■ **Source records**
---+---

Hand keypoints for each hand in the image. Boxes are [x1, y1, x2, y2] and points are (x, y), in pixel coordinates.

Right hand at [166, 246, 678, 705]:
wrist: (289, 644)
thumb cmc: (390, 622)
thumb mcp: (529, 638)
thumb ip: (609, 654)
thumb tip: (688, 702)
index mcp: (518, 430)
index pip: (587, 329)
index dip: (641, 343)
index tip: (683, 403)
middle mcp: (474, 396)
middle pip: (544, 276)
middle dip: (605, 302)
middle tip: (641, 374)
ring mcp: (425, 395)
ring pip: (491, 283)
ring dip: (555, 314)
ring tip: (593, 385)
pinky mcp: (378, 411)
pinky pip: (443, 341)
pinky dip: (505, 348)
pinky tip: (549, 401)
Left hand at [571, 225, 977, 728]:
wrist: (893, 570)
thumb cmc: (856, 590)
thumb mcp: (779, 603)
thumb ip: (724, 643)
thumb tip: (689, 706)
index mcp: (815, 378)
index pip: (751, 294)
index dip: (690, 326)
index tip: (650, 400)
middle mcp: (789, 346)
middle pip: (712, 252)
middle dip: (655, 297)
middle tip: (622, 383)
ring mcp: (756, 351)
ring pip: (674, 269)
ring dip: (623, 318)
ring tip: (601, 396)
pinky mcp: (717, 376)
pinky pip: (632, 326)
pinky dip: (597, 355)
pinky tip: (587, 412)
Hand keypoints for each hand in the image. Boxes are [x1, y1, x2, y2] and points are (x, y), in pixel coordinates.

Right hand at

---+---

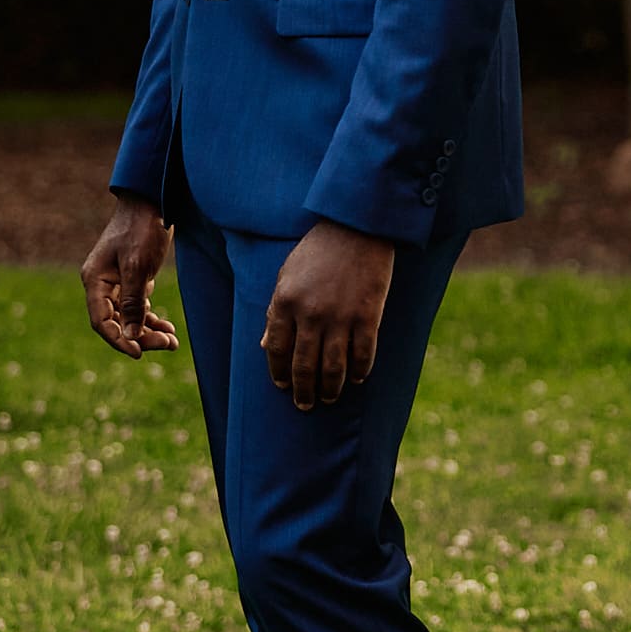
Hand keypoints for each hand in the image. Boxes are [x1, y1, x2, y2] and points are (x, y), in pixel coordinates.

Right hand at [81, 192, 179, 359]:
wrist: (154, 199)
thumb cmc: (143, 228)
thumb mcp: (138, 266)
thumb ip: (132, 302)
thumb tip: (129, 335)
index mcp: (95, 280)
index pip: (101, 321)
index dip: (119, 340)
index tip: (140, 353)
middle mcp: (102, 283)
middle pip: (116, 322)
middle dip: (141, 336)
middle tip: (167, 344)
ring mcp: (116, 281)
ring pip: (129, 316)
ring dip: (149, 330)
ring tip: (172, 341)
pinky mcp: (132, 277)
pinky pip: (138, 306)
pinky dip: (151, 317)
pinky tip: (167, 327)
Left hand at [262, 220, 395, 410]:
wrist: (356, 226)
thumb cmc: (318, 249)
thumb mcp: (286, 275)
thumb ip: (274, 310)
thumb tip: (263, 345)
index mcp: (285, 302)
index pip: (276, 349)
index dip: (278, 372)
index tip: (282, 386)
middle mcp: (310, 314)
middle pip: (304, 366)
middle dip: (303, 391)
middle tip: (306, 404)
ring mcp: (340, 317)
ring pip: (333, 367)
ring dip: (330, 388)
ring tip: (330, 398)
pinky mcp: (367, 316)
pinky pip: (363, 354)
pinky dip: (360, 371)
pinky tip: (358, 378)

---+---

■ **Problem details**
Set down precisely the lines above between the line holding "thumb cmc: (390, 622)" and the line holding "middle tip: (641, 374)", inclusive, and nothing beyond them.

■ **Solved exercise**
thumb cmc: (390, 622)
thumb mcp: (529, 638)
thumb ip: (609, 654)
thumb tip: (688, 702)
index mcp: (518, 430)
index pip: (587, 329)
index dip: (641, 343)
index tip: (683, 403)
middle mcp: (474, 396)
middle pip: (544, 276)
middle dip: (605, 302)
middle tip: (641, 374)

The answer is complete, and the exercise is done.